When issues of domestic violence surface the on Internet and social media, one rarely hears of its devastating affects on transgender individuals. For a long time, our culture, which has put very little focus on domestic violence issues in general, has forgotten to bring transgender issues into our discussion of abuse. When thinking about domestic abuse there tends to be a stereotypical picture that comes to mind: woman and abuser (male). She is often deemed the victim (survivor is the better terminology) and her partner, almost exclusively depicted as a man, is holding his fist above the bruised and beaten body.
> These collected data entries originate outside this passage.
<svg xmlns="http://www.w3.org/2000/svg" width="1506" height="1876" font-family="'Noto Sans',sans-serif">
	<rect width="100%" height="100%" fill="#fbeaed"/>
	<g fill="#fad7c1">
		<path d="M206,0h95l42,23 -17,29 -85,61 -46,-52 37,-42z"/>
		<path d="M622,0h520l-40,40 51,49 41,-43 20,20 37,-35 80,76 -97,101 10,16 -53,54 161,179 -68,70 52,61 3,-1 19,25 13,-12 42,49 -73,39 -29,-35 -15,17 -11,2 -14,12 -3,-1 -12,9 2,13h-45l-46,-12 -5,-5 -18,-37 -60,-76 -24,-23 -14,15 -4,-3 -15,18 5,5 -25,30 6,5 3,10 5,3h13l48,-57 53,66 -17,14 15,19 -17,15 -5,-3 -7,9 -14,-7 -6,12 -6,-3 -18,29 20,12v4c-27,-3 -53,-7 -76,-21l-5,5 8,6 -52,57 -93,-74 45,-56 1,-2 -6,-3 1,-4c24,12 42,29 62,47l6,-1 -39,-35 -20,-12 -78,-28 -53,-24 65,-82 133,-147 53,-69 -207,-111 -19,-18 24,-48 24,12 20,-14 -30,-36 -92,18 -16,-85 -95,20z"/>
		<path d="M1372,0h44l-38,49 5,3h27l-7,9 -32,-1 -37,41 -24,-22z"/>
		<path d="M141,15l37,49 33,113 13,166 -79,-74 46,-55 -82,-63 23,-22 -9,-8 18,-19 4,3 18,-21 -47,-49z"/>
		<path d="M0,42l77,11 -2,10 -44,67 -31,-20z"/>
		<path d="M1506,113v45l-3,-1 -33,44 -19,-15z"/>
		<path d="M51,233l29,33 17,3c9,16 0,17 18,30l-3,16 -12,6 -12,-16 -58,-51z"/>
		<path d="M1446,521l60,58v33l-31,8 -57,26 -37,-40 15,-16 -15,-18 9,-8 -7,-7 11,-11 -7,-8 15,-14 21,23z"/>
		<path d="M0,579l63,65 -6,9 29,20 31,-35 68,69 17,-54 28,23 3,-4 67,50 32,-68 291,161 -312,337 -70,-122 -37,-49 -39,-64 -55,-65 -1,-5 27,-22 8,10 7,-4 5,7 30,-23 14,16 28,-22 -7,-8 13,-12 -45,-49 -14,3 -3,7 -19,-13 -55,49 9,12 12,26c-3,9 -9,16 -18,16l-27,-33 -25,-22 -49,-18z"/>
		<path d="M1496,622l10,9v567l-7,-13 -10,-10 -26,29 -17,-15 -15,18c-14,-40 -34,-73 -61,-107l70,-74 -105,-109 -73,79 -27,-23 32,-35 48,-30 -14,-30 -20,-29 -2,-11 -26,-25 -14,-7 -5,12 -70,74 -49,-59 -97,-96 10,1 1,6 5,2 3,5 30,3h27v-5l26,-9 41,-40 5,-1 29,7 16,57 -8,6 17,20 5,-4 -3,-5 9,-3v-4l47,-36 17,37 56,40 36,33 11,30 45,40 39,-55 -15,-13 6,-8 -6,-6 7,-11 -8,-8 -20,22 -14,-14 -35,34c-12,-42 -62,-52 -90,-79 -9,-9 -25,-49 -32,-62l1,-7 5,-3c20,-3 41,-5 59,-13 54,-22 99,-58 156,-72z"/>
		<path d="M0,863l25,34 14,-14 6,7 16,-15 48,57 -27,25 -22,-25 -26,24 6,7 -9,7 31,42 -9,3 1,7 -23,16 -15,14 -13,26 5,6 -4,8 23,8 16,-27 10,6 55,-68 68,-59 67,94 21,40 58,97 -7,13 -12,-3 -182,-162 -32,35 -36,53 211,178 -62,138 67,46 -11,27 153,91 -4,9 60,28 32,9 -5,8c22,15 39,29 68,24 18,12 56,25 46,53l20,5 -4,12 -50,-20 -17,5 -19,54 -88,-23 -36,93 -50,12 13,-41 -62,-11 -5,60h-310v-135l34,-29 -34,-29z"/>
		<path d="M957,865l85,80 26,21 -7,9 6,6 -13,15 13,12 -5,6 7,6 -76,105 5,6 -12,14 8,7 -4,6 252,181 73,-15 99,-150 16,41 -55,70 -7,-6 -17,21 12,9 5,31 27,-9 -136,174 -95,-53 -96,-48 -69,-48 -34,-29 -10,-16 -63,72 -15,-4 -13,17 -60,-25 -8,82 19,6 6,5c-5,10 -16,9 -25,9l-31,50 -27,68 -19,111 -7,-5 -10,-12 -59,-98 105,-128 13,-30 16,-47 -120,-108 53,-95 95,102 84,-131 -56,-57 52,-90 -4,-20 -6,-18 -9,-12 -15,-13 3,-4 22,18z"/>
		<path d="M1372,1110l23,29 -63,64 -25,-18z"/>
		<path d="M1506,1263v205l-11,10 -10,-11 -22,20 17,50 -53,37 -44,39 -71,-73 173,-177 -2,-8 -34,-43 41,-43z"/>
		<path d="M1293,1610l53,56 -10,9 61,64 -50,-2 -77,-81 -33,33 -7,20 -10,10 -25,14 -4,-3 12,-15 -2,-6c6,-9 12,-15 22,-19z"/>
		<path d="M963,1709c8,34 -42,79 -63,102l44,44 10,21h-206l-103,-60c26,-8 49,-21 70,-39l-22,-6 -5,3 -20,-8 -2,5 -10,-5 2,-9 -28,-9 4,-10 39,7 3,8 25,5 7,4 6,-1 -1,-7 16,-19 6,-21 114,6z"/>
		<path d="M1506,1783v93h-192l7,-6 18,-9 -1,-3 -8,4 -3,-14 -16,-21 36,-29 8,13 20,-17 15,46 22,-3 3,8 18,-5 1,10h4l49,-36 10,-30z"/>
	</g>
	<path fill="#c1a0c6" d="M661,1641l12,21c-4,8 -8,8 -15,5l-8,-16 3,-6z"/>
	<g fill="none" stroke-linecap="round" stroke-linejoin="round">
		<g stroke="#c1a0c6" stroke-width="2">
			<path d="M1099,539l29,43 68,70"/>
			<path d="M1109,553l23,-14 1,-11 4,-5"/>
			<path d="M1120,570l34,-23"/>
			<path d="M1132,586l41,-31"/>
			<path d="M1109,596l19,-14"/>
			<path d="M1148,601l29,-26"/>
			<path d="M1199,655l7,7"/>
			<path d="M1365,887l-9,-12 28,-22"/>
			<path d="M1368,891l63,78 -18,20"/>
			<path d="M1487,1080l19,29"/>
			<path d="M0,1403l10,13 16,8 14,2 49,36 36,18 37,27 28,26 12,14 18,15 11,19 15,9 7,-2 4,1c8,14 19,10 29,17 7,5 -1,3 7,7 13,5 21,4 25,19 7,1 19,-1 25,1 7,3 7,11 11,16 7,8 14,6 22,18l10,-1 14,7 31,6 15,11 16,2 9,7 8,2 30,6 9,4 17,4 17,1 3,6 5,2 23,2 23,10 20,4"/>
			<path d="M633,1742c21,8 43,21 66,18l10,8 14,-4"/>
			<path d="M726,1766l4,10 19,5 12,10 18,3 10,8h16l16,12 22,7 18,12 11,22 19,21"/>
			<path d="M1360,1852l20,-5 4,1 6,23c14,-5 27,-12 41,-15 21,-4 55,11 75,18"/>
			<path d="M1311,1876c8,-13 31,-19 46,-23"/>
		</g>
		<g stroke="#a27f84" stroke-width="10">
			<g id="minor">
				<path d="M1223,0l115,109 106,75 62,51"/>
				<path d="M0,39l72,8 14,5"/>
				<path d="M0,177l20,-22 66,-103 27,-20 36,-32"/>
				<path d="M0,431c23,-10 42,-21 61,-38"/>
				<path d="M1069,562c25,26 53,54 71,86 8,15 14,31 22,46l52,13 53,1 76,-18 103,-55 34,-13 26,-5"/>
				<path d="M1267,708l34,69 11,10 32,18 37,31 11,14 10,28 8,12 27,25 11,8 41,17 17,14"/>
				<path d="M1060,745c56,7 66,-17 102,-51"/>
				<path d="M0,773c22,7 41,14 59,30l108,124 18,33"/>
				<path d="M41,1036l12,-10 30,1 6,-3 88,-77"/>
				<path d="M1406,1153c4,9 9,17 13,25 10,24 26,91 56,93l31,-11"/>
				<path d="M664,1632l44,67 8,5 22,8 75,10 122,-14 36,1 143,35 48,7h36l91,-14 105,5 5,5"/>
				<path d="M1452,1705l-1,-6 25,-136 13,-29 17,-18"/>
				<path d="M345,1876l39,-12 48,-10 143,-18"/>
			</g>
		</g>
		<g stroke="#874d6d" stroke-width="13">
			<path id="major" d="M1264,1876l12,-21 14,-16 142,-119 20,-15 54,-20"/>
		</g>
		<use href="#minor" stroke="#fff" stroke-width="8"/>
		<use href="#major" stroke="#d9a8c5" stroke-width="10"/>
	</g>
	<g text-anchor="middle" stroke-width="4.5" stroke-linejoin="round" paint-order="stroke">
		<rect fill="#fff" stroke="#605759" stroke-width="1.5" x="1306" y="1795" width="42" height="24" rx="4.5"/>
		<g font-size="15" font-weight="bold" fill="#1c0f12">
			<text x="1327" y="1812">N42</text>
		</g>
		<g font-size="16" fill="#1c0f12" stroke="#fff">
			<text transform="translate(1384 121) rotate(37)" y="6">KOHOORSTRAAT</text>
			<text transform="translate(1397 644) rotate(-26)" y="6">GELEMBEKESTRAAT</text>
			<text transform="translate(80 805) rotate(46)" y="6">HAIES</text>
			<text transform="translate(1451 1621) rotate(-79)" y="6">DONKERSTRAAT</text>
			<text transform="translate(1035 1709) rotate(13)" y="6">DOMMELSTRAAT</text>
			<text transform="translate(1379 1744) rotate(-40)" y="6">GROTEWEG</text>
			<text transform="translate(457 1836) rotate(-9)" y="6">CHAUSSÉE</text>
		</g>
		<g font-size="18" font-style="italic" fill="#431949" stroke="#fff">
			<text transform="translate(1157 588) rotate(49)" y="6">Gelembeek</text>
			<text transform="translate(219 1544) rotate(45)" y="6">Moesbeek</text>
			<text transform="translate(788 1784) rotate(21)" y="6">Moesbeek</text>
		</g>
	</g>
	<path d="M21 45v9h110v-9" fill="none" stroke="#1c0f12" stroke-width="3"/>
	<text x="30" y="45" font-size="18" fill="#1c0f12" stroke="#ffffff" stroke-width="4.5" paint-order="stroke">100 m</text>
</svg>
This image, though frightening and heartbreaking, is overly used and offers up only a limited lens into what domestic abuse looks like and who it affects.
Domestic abuse and violence is something that affects every person of every gender, race, sexual orientation, ability, ethnicity, nationality, religion and so on. But, disproportionately, we see the same white, straight, cisgender-bodied women representing the survivors of domestic abuse. What happens when we dive into the reality of domestic abuse is that the numbers aren’t inclusive and representative for transgender individuals. According to the Partnership Against Domestic Violence, every nine seconds a woman is battered in the United States; and around the world, one in four women has been coerced into sex, beaten, or harassed. Though these numbers are frightening, they tend to leave out the transgender community in which there has been little research. According to a 2011 survey by the National Center for Transgender Equity (NCTE) and the National Gay and Lesbian Task Force (NGLTF), one in five trans people have experienced domestic violence at home for their nonconforming gender identities.
It is time to stop acting like domestic violence and abuse don’t affect everyone, and it’s time to start looking at the bodies who are being left out of the statistics and the media limelight. Domestic violence for transgender individuals is not always the same as it is for their cisgender counterparts. Violence against gender-nonconforming individuals often starts with the people they love most. Their nonconformity into strict gender norms is often used against them and leads to domestic violence that can reach far beyond physical abuse. Because abuse became so normal in relationships with transgender people, along with the lack of resources that explain how domestic abuse affects these individuals, theirs tends to be a continuing of the abuse because it has become so normalized. If transgender people have been surrounded by physical and emotional abuse for extended periods, and relationship development is based on systems of abuse, survivors can see their situations as part of a normal “healthy” relationship.
Domestic abuse for transgender people can look very different than for their cisgender brothers and sisters. Emotional abuse is one of the most common forms of abuse and can easily be normalized in any relationship. But, abusers can use their partner’s gender identity as a tactic to keep them “in line,” saying things like “you’re not a real man/woman,” “no one will want f*ck someone like you,” and/or misusing pronouns or calling them “it.” This form of emotional abuse is all too real within the transgender community and has often, as noted above, become a normalized form of abuse in relationships. Abusers will use power tactics that are not always as common within cisgender couples i.e. exploiting and patrolling their gender expression via hiding imperative items of clothing like binders and wigs. Domestic abuse isn’t going to be as clear-cut in some of these situations because of tactics like these, but it is imperative to understand that it happens to bodies that are not cisgender.
Transgender people have been continuously left out of the conversation of domestic violence and domestic abuse. Their statistics have been overlooked and options for them to seek out help i.e. center’s and shelters are limited because of the lack of knowledge of how domestic violence affects them. It can be very difficult for trans individuals to find a support system that is going to value their lives over their gender nonconformity. Let’s continue this conversation and stop the stigma when talking about domestic abuse within the LGBTQ+ community. Domestic abuse happens to all bodies, no matter their race, sexual orientation, gender, or gender expression.